Arkansas is now part of a growing list of states that have banned the use of the popular social media app TikTok on state-owned devices and networks over concerns that the Chinese government could use data from the app to track Americans.

In a tweet on Friday, Arkansas Gov. Asa Hutchinson said TikTok’s data collection practices create a national security risk.

Hutchinson said he directed Arkansas Division of Information Systems Director Jonathan Askins to inform state employees that TikTok is now prohibited on state-owned and issued devices as well as devices connected to the state network unless it’s for an authorized law enforcement or security purpose.

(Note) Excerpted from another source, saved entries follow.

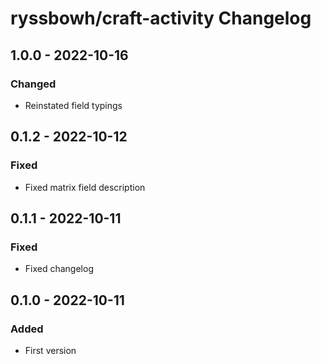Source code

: # ryssbowh/craft-activity Changelog

## 1.0.0 - 2022-10-16
### Changed
- Reinstated field typings

## 0.1.2 - 2022-10-12
### Fixed
- Fixed matrix field description

## 0.1.1 - 2022-10-11
### Fixed
- Fixed changelog

## 0.1.0 - 2022-10-11
### Added
- First version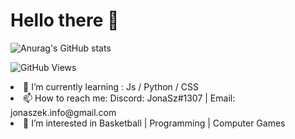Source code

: <h1> Hello there 👋 </h1> 

![Anurag's GitHub stats](https://github-readme-stats.vercel.app/api?username=Jonaszekk&show_icons=true&theme=radical)


![GitHub Views](https://komarev.com/ghpvc/?username=<jonaszekk>)


<li> 🌱 I’m currently learning : Js / Python / CSS <br /></li>
<li> 📫 How to reach me: Discord: JonaSz#1307 | Email: jonaszek.info@gmail.com <br /></li>
<li> 👀 I’m interested in Basketball | Programming | Computer Games <br /></li>


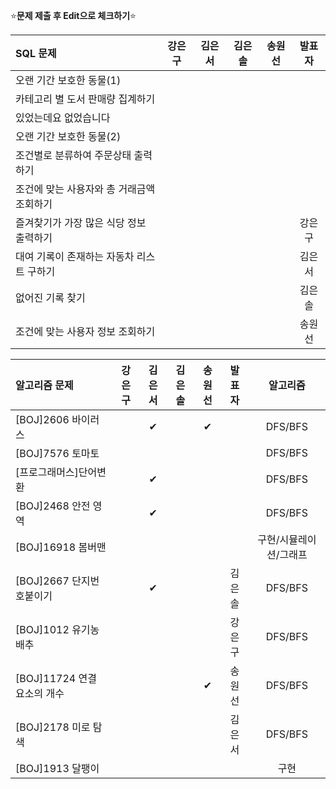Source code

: ⭐**문제 제출 후 Edit으로 체크하기**⭐

|SQL 문제                              |강은구|김은서|김은솔|송원선|발표자|
|:-------------------------------------|:----:|:----:|:----:|:----:|:--:|
|오랜 기간 보호한 동물(1)                |      |      |      |      |    |
|카테고리 별 도서 판매량 집계하기         |      |      |      |      |    |
|있었는데요 없었습니다                   |      |      |      |      |    |
|오랜 기간 보호한 동물(2)                |      |      |      |      |    |
|조건별로 분류하여 주문상태 출력하기      |      |      |      |      |    |
|조건에 맞는 사용자와 총 거래금액 조회하기|      |      |      |      |    |
|즐겨찾기가 가장 많은 식당 정보 출력하기  |      |      |      |      | 강은구 |
|대여 기록이 존재하는 자동차 리스트 구하기|      |      |      |      | 김은서 |
|	없어진 기록 찾기                      |      |      |      |      | 김은솔 |
|조건에 맞는 사용자 정보 조회하기        |      |      |      |      | 송원선 |

|알고리즘 문제             |강은구|김은서|김은솔|송원선|발표자  |알고리즘|
|:-------------------------|:----:|:----:|:----:|:----:|:----:|:------:|
|[BOJ]2606 바이러스         |      |  ✔  |      |   ✔   |      |DFS/BFS |
|[BOJ]7576 토마토           |      |      |      |      |      |DFS/BFS|
|[프로그래머스]단어변환      |      |  ✔  |      |      |      |DFS/BFS|
|[BOJ]2468 안전 영역        |      |  ✔  |      |      |      |DFS/BFS |
|[BOJ]16918 봄버맨          |      |      |      |      |      |구현/시뮬레이션/그래프 |
|[BOJ]2667 단지번호붙이기    |      |  ✔  |      |      |김은솔|DFS/BFS |
|[BOJ]1012 유기농 배추       |      |      |      |      |강은구|DFS/BFS |
|[BOJ]11724 연결 요소의 개수 |      |      |      |  ✔    |송원선|DFS/BFS |
|[BOJ]2178 미로 탐색        |      |      |      |      |김은서|DFS/BFS|
|[BOJ]1913 달팽이           |      |      |      |      |    |구현|
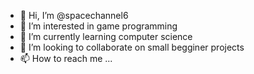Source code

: - 👋 Hi, I’m @spacechannel6
- 👀 I’m interested in game programming
- 🌱 I’m currently learning  computer science
- 💞️ I’m looking to collaborate on small begginer projects
- 📫 How to reach me ...

<!---
spacechannel6/spacechannel6 is a ✨ special ✨ repository because its `README.md` (this file) appears on your GitHub profile.
You can click the Preview link to take a look at your changes.
--->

“On December 2, 2022, FBI Director Christopher Wray warned citizens about usage of TikTok,” Askins said in a Dec. 8 memo to state employees. “TikTok’s privacy and data collection policies allow for the capture of sensitive, personally identifiable information and that data is stored in locations that could be accessed by the government of the People’s Republic of China for use other than the permissions given by the user.”

TikTok, which is owned by Beijing-based ByteDance Ltd, allows users to upload short-form videos to share with other users. The clips typically include dances, jokes, pranks, stunts and tricks.

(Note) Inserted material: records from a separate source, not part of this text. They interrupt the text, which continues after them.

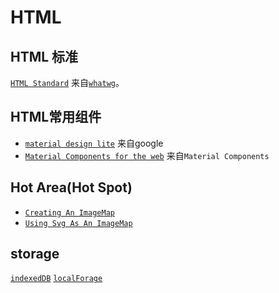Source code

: # HTML

## HTML 标准

[` HTML Standard `](https://html.spec.whatwg.org/multipage/) 来自[` whatwg `](https://github.com/whatwg)。

## HTML常用组件

* [` material design lite `](https://github.com/google/material-design-lite) 来自google
* [` Material Components for the web `](https://github.com/material-components/material-components-web) 来自` Material Components `

## Hot Area(Hot Spot)

* [` Creating An ImageMap `](https://developer.mozilla.org/en-US/docs/Learn/HTML/Howto/Add_a_hit_map_on_top_of_an_image)
* [` Using Svg As An ImageMap `](http://thenewcode.com/696/Using-SVG-as-an-Alternative-To-Imagemaps)

## storage

[` indexedDB `](https://github.com/dexie/Dexie.js)
[` localForage `](https://github.com/localForage/localForage)
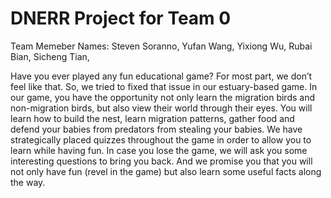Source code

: # DNERR Project for Team 0

Team Memeber Names: 
Steven Soranno, 
Yufan Wang, 
Yixiong Wu, 
Rubai Bian, 
Sicheng Tian, 

Have you ever played any fun educational game? For most part, we don’t feel like that. So, we tried to fixed that issue in our estuary-based game. In our game, you have the opportunity not only learn the migration birds and non-migration birds, but also view their world through their eyes. You will learn how to build the nest, learn migration patterns, gather food and defend your babies from predators from stealing your babies. We have strategically placed quizzes throughout the game in order to allow you to learn while having fun. In case you lose the game, we will ask you some interesting questions to bring you back. And we promise you that you will not only have fun (revel in the game) but also learn some useful facts along the way.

As of Dec. 20, there were 19 states that had banned or partially blocked access to TikTok on government devices. While Florida and Nebraska first announced bans in 2020, most states have blocked the app in recent weeks. Agencies in Louisiana and West Virginia on Monday announced their states’ respective TikTok bans.

The U.S. Senate last week approved a bill that bans federal employees from downloading TikTok on work devices. The measure now heads to the U.S. House for approval.